Fifteen years on from Disney’s cute animated version of Edgar Rice Burrough’s classic tale comes another cartoon featuring the boy raised by apes, and it certainly boasts a different twist on the well-known story.
You realise straight away that this is probably not a screen version Mr Burroughs would have approved of, as an opening scene shows us dinosaurs (yes, dinosaurs!) being wiped out by a big jagged asteroid that slams into the earth. That rock has some glowy red alien properties that could power the whole planet (or something), so millions of years later a man is searching for it with his wife and young kid in tow.

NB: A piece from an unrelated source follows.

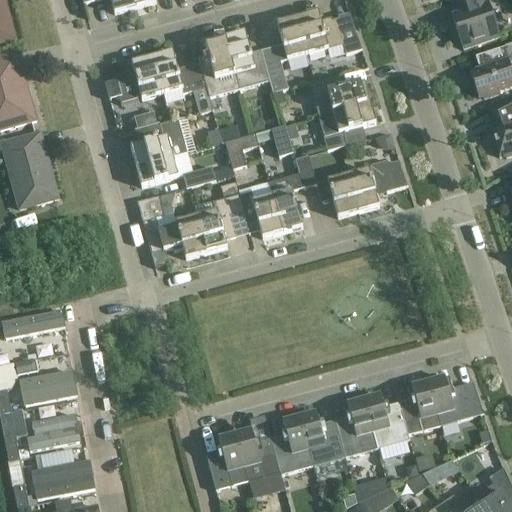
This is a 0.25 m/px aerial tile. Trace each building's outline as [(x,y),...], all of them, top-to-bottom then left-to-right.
[(0,0),(0,45),(14,41),(7,15),(3,16),(0,5),(0,0)] [(135,11),(132,0),(81,0),(83,7),(108,0),(109,0),(114,17),(135,11)] [(132,0),(133,4),(135,11),(156,5),(154,0),(132,0)] [(499,40),(485,0),(462,0),(457,2),(461,14),(451,18),(463,52),(499,40)] [(322,28),(318,15),(297,21),(307,58),(343,48),(346,58),(360,54),(350,20),(322,28)] [(287,63),(307,58),(297,21),(276,26),(287,63)] [(239,93),(269,85),(268,83),(265,69),(264,69),(263,64),(253,66),(245,35),(225,40),(235,78),(239,93)] [(225,40),(204,46),(213,78),(203,80),(206,91),(209,102),(239,93),(235,78),(225,40)] [(511,47),(475,59),(479,73),(471,76),(479,100),(483,99),(484,102),(498,97),(497,94),(511,89),(511,78),(511,77),(511,47)] [(173,54),(152,60),(163,97),(182,92),(183,97),(206,91),(203,80),(199,66),(185,70),(186,73),(178,75),(173,54)] [(0,133),(36,124),(29,99),(27,98),(25,89),(26,87),(21,71),(5,76),(5,75),(1,60),(0,58),(0,57),(0,133)] [(134,75),(111,81),(112,85),(117,83),(121,100),(117,101),(118,106),(140,100),(141,103),(163,97),(152,60),(131,66),(134,75)] [(265,69),(268,83),(272,97),(282,95),(282,94),(288,93),(280,65),(265,69)] [(313,98),(319,120),(333,117),(370,106),(364,86),(342,92),(338,79),(320,84),(310,87),(313,98)] [(121,100),(117,83),(105,87),(109,103),(121,100)] [(282,95),(272,97),(275,108),(285,106),(282,95)] [(511,101),(488,113),(493,128),(496,137),(492,139),(499,160),(504,158),(505,161),(511,158),(511,101)] [(348,148),(344,135),(375,127),(370,106),(333,117),(319,120),(328,154),(340,151),(348,148)] [(249,123),(252,135),(264,132),(262,125),(257,121),(249,123)] [(130,150),(136,170),(173,160),(187,156),(178,123),(159,128),(163,141),(130,150)] [(240,142),(237,129),(218,134),(222,147),(240,142)] [(293,157),(285,130),(271,134),(279,161),(293,157)] [(44,168),(36,137),(1,146),(15,197),(20,196),(24,211),(58,202),(51,178),(50,177),(50,176),(49,175),(48,175),(46,175),(45,175),(43,168),(44,168)] [(221,147),(218,137),(212,139),(209,144),(211,150),(221,147)] [(258,150),(255,138),(225,146),(233,173),(246,170),(242,154),(258,150)] [(316,188),(308,159),(295,163),(303,192),(316,188)] [(173,160),(136,170),(141,190),(178,180),(173,160)] [(357,216),(379,210),(375,196),(385,193),(388,195),(407,190),(399,165),(391,167),(387,164),(371,168),(369,172),(347,178),(357,216)] [(215,184),(212,171),(182,178),(186,192),(215,184)] [(337,221),(357,216),(347,178),(327,184),(337,221)] [(269,186),(272,199),(282,236),(302,231),(292,193),(297,192),(294,179),(269,186)] [(245,219),(239,198),(224,202),(229,223),(245,219)] [(282,236),(272,199),(252,204),(262,242),(282,236)] [(165,219),(159,200),(137,206),(142,225),(151,257),(165,253),(159,234),(156,222),(165,219)] [(197,219),(207,256),(227,251),(217,214),(197,219)] [(175,225),(176,229),(159,234),(165,253),(172,251),(173,255),(183,252),(185,262),(207,256),(197,219),(175,225)] [(64,332),(60,315),(1,326),(5,343),(64,332)] [(35,362),(15,366),(17,378),(37,374),(35,362)] [(0,394),(7,394),(12,391),(18,381),(17,378),(15,366),(0,368),(0,394)] [(77,400),(72,374),(19,385),(23,410),(77,400)] [(445,380),(428,385),(440,430),(464,424),(483,418),(473,386),(448,393),(445,380)] [(440,430),(428,385),(411,389),(415,402),(399,406),(409,444),(409,443),(408,438),(440,430)] [(11,415),(7,394),(0,394),(0,417),(7,416),(11,415)] [(377,452),(409,444),(399,406),(384,411),(380,398),(364,402),(373,436),(377,452)] [(350,420),(335,424),(345,461),(377,452),(373,436),(364,402),(347,407),(350,420)] [(7,416),(0,417),(0,418),(5,443),(12,442),(16,441),(27,439),(22,413),(11,415),(7,416)] [(299,420),(313,470),(345,461),(335,424),(319,428),(316,415),(299,420)] [(27,442),(30,455),(79,445),(74,419),(33,427),(35,441),(27,442)] [(280,479),(313,470),(299,420),(282,425),(286,437),(270,441),(280,479)] [(252,502),(285,493),(280,479),(270,441),(255,446),(251,433),(235,438),(248,485),(252,502)] [(487,434),(480,436),(484,447),(491,444),(487,434)] [(216,494),(248,485),(235,438),(218,442),(221,455),(206,459),(208,467),(216,494)] [(20,463),(9,465),(11,479),(22,477),(20,463)] [(32,476),(37,503),(94,492),(89,465),(32,476)] [(418,479),(416,468),(405,471),(407,481),(418,479)] [(475,499),(483,511),(509,511),(505,505),(511,500),(511,491),(503,472),(489,481),(493,487),(475,499)] [(431,473),(422,477),(430,489),(439,485),(431,473)] [(22,477),(11,479),(13,490),(24,488),(22,477)] [(418,479),(406,485),(415,498),(428,489),(421,477),(419,479),(418,479)] [(353,490),(358,507),(389,493),(385,481),(353,490)] [(391,492),(378,500),(385,511),(398,504),(391,492)] [(483,511),(475,499),(471,493),(456,503),(454,500),(441,508),(443,511),(483,511)] [(357,507),(354,495),(347,497),(343,504),(345,511),(355,508),(357,507)]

Unfortunately their helicopter flies a bit too close to the spiky rocks, and the next thing you know, mum and dad are dead and the boy is being raised by an ape who has lost her husband and child.A few years later on, and young Tarzan is swinging through the trees when he spots Jane (looking rather curvaceous for a movie aimed at kids) and discovers there is more to life than eating bananas and playing with his ape brothers.
Made using motion capture so the animated characters are realistically human, this looks impressive but is lacking in most other departments. Children will be bored by the big business subplot, while very little ones will be upset by the deaths and scared witless by some of the darker scenes (that’s if the slow plot hasn’t caused them to nod off). One of those movies that doesn’t seem to be aimed at anyone in particular – certainly not kids – if you’re under 10 you’re better off with Disney’s version, and if you’re older then Greystoke: The Legend Of Tarzan, Lord Of The Apes may be more up your street.
Is Tarzan (2014) suitable for kids? Here are our parents’ notes...
Young viewers may find the helicopter crash distressing.
The ape that threatens Tarzan and his ‘mum’ will be frightening for the under 7s.
The dark caves and rocks may scare younger viewers.